◆ DATA FOR REVIEW ◆
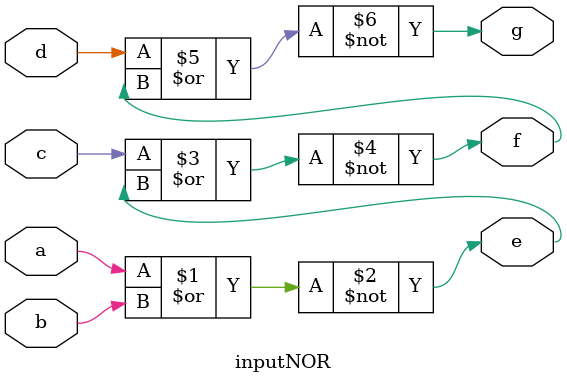
<source format=v>
`timescale 1ns / 1ps

module inputNOR(
    input a,b,c,d,
    output e,f,g
    );
    assign e=~(a|b);
    assign f=~(c|e);
    assign g=~(d|f);
endmodule

</source>
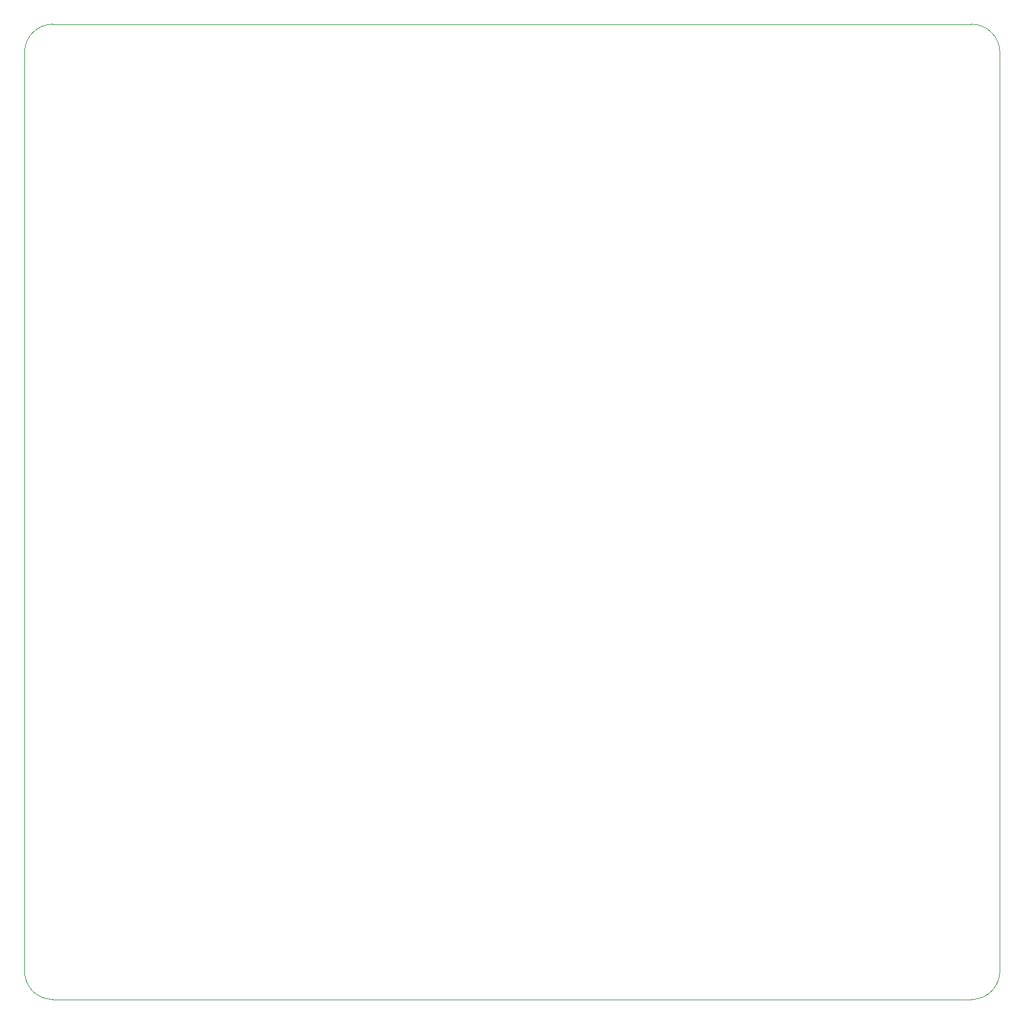
<source format=gbr>
%TF.GenerationSoftware,KiCad,Pcbnew,9.0.3*%
%TF.CreationDate,2025-09-16T11:45:41-04:00*%
%TF.ProjectId,5_COLD_TPC_Charge_Pre_Amp,355f434f-4c44-45f5-9450-435f43686172,rev?*%
%TF.SameCoordinates,Original*%
%TF.FileFunction,Profile,NP*%
%FSLAX46Y46*%
G04 Gerber Fmt 4.6, Leading zero omitted, Abs format (unit mm)*
G04 Created by KiCad (PCBNEW 9.0.3) date 2025-09-16 11:45:41*
%MOMM*%
%LPD*%
G01*
G04 APERTURE LIST*
%TA.AperFunction,Profile*%
%ADD10C,0.050000*%
%TD*%
G04 APERTURE END LIST*
D10*
X210820000Y-181610000D02*
G75*
G02*
X207010000Y-177800000I0J3810000D01*
G01*
X210820000Y-49530000D02*
X328930000Y-49530000D01*
X207010000Y-177800000D02*
X207010000Y-77470000D01*
X339090000Y-53340000D02*
X339090000Y-177800000D01*
X339090000Y-177800000D02*
G75*
G02*
X335280000Y-181610000I-3810000J0D01*
G01*
X328930000Y-181610000D02*
X210820000Y-181610000D01*
X207010000Y-77470000D02*
X207010000Y-53340000D01*
X335280000Y-49530000D02*
G75*
G02*
X339090000Y-53340000I0J-3810000D01*
G01*
X328930000Y-181610000D02*
X335280000Y-181610000D01*
X207010000Y-53340000D02*
G75*
G02*
X210820000Y-49530000I3810000J0D01*
G01*
X328930000Y-49530000D02*
X335280000Y-49530000D01*
M02*

</source>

◆ JOB ITEM ◆
A single number is the answer here: the count of lines in the listing that hold the string "KiCad".

◆ EXERCISE SOLUTION ◆
2